As imagens sobremodernas são a síntese de multiplicidades extensivas e intensivas que vagavam como fantasmas nômades e às quais eram conferidas um status de ilusão e falsidade. Ao se libertarem do campo de atração do real, da representação e do seu centro ótico, elas assumem, definitivamente, uma realidade; numérica e "sem substrato material além da nuvem eletrônica de milhões de micro-impulsos que percorrem os circuitos eletrônicos do computador, uma realidade cuja única realidade é virtual " (ibidem, p. 42). Os pixels são zonas de indiscernibilidade entre as múltiplas partículas e as ausências ou buracos que as materializam e  as fazem sumir, em um movimento mais veloz  que o limite que pode ser mensurado pelos físicos modernos.

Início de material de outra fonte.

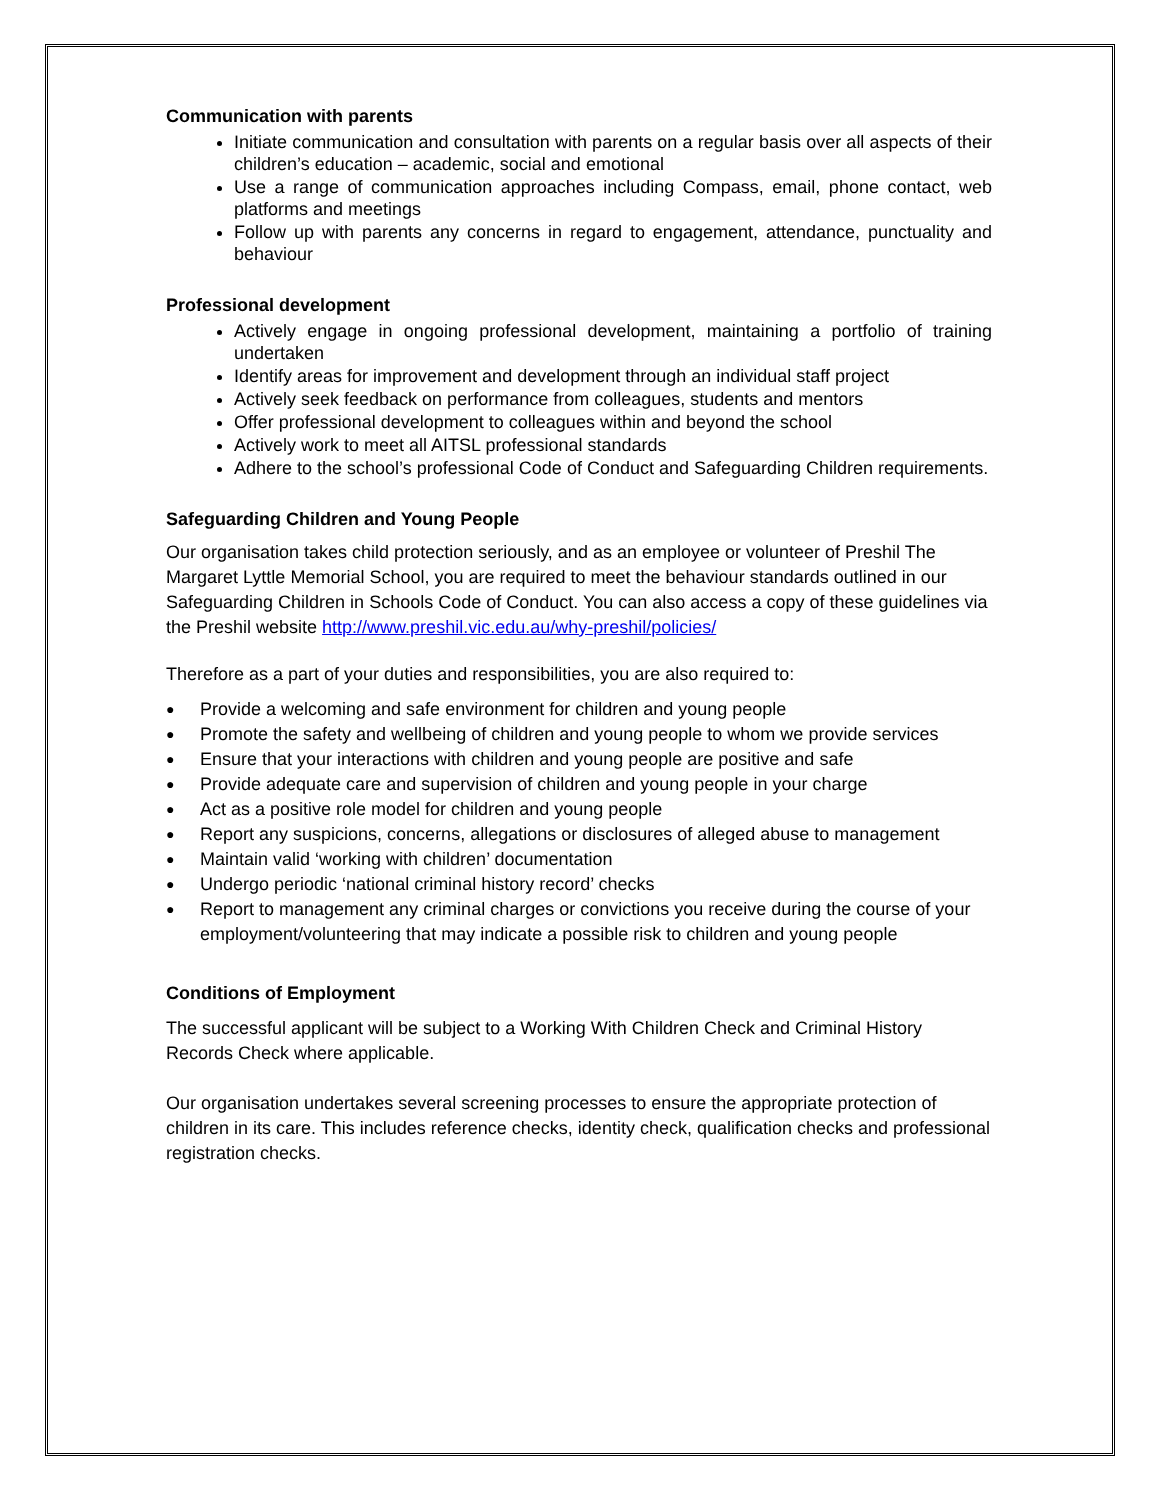Communication with parents
Initiate communication and consultation with parents on a regular basis over all aspects of their children’s education – academic, social and emotional
Use a range of communication approaches including Compass, email, phone contact, web platforms and meetings
Follow up with parents any concerns in regard to engagement, attendance, punctuality and behaviour
Professional development
Actively engage in ongoing professional development, maintaining a portfolio of training undertaken
Identify areas for improvement and development through an individual staff project
Actively seek feedback on performance from colleagues, students and mentors
Offer professional development to colleagues within and beyond the school
Actively work to meet all AITSL professional standards
Adhere to the school’s professional Code of Conduct and Safeguarding Children requirements.
Safeguarding Children and Young People
Our organisation takes child protection seriously, and as an employee or volunteer of Preshil The Margaret Lyttle Memorial School, you are required to meet the behaviour standards outlined in our Safeguarding Children in Schools Code of Conduct. You can also access a copy of these guidelines via the Preshil website http://www.preshil.vic.edu.au/why-preshil/policies/
Therefore as a part of your duties and responsibilities, you are also required to:
● Provide a welcoming and safe environment for children and young people
● Promote the safety and wellbeing of children and young people to whom we provide services
● Ensure that your interactions with children and young people are positive and safe
● Provide adequate care and supervision of children and young people in your charge
● Act as a positive role model for children and young people
● Report any suspicions, concerns, allegations or disclosures of alleged abuse to management
● Maintain valid ‘working with children’ documentation
● Undergo periodic ‘national criminal history record’ checks
● Report to management any criminal charges or convictions you receive during the course of your employment/volunteering that may indicate a possible risk to children and young people
Conditions of Employment
The successful applicant will be subject to a Working With Children Check and Criminal History Records Check where applicable.
Our organisation undertakes several screening processes to ensure the appropriate protection of children in its care. This includes reference checks, identity check, qualification checks and professional registration checks.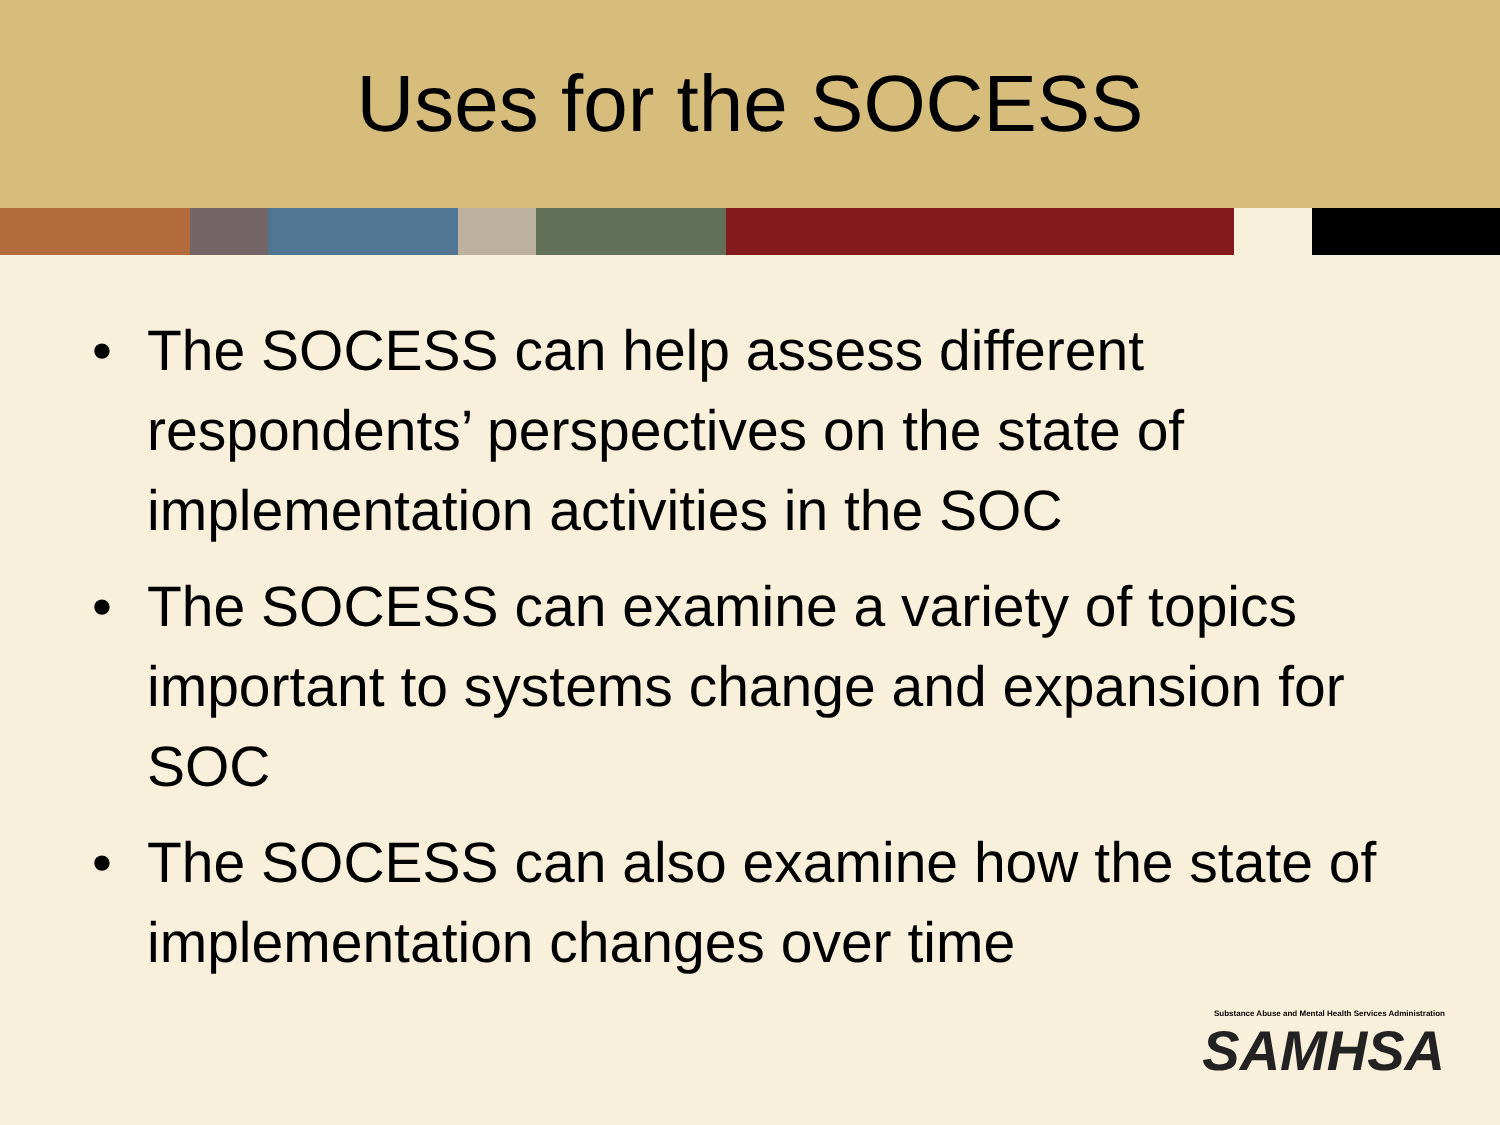Uses for the SOCESS
• The SOCESS can help assess different respondents’ perspectives on the state of implementation activities in the SOC
• The SOCESS can examine a variety of topics important to systems change and expansion for SOC
• The SOCESS can also examine how the state of implementation changes over time
Substance Abuse and Mental Health Services Administration
SAMHSA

Como fantasmas, definem um espaço entre o que se procura e o que ainda não foi encontrado. "De um lado, as multiplicidades extensivas, divisíveis e molares; unificáveis, totalizáveis, organizáveis; conscientes ou pré-conscientes - e, de outro, as multiplicidades libidinais inconscientes, moleculares, intensivas, constituídas de partículas que não se dividem sem mudar de natureza, distâncias que não  variam sem entrar em outra multiplicidade, que não param de fazer-se e desfazer-se, comunicando, passando umas nas outras no interior de um limiar, ou além ou aquém" (Giles Delleuze - Mil Platôs - Vol I, p. 46).

Uma vez que o "espírito sobremoderno" libertou-se da tentação de distinguir o falso e o verdadeiro, a cópia do original e a realidade da ilusão, ele acaba potencializando a capacidade afirmativa do virtual com elementos que afirmam a realidade. Além disso, a dinâmica sobremoderna imprime à realidade um status de mobilidade que aponta deslocamentos contínuos, como  escapes indefinidos, onde a impossibilidade de aprisionar o real em qualquer ideal de verdade, faze-o distanciar-se de todos os centros de gravidade e de equilíbrio. Este decentramento propicia a alternância de sentidos nos cruzamentos das multiplicidades, que convergem para uma região onde desfazem-se e se reconstroem a todo tempo. Lugar onde as identidades dos conteúdos são indeterminadas e suas verdades indiscerníveis. Zona do menor espaço e tempo possível, de onde já não é mais possível descrever as imagens a partir de um perspectivismo fixo de um único observador e de uma projeção ótica de um real preexistente, a não ser pela convergência entre a simulação da realidade através de  modelos que alinham os pontos em sua permanência mínima e de olhares que com eles interagem. A potência do virtual só é capaz de produzir efeitos caso se consiga propor modelos que se expandam e contraiam permanentemente e que permitam ser recortados, a todo instante, por aberturas que se comuniquem e que permitam que as multiplicidades por eles conjugadas, possam mudar de natureza a cada nova conexão.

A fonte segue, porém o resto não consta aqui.